# What you need to do
Every line from the one bearing "stabbed in their" through the last line of the records below is to be output exactly, and no other line; leave out the pictures.

[Dataset entries]

----

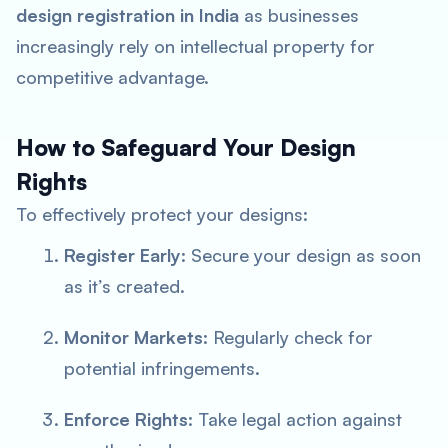
design registration in India
as businesses
increasingly rely on intellectual property for
competitive advantage.
How to Safeguard Your Design
Rights
To effectively protect your designs:
Register Early
: Secure your design as soon
as it’s created.
Monitor Markets
: Regularly check for
potential infringements.
Enforce Rights
: Take legal action against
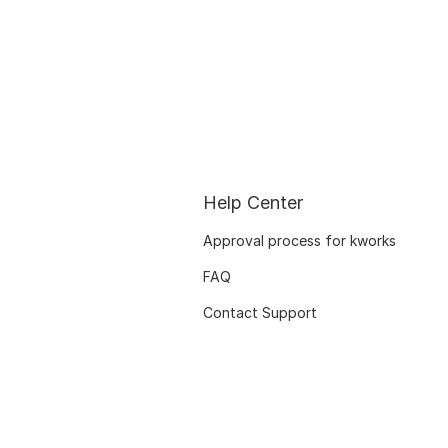
Help Center
Approval process for kworks
FAQ
Contact Support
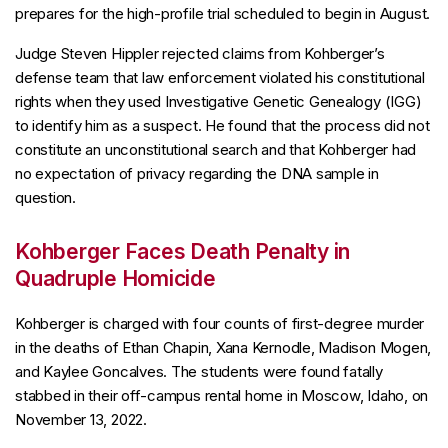
prepares for the high-profile trial scheduled to begin in August.
Judge Steven Hippler rejected claims from Kohberger’s
defense team that law enforcement violated his constitutional
rights when they used Investigative Genetic Genealogy (IGG)
to identify him as a suspect. He found that the process did not
constitute an unconstitutional search and that Kohberger had
no expectation of privacy regarding the DNA sample in
question.
Kohberger Faces Death Penalty in
Quadruple Homicide
Kohberger is charged with four counts of first-degree murder
in the deaths of Ethan Chapin, Xana Kernodle, Madison Mogen,
and Kaylee Goncalves. The students were found fatally
stabbed in their off-campus rental home in Moscow, Idaho, on
November 13, 2022.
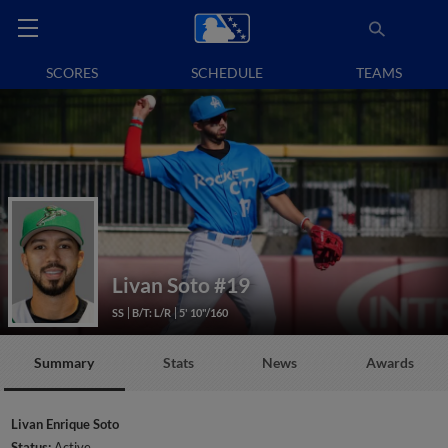
SCORES
SCHEDULE
TEAMS
Livan Soto
#19
SS
B/T: L/R
5' 10"/160
Summary
Stats
News
Awards
Livan Enrique Soto
Status:
Active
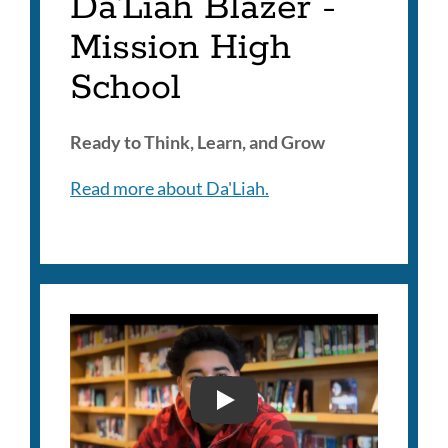
Da'Liah Blazer -
Mission High
School
Ready to Think, Learn, and Grow
Read more about Da'Liah.
RJAY CLAROS- 2025 SUP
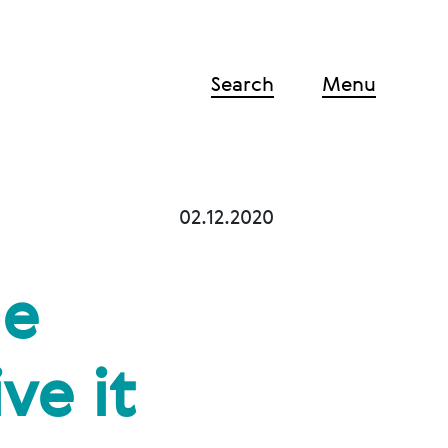
Search
Menu
02.12.2020
he
ve it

----

# Result below
stabbed in their off-campus rental home in Moscow, Idaho, on
November 13, 2022.
SCORES
SCHEDULE
TEAMS
Livan Soto
#19
SS
B/T: L/R
5' 10"/160
Summary
Stats
News
Awards
Livan Enrique Soto
Status:
Active
Da'Liah Blazer -
Mission High
School
Ready to Think, Learn, and Grow
Read more about Da'Liah.
RJAY CLAROS- 2025 SUP
Search
Menu
02.12.2020
he
ve it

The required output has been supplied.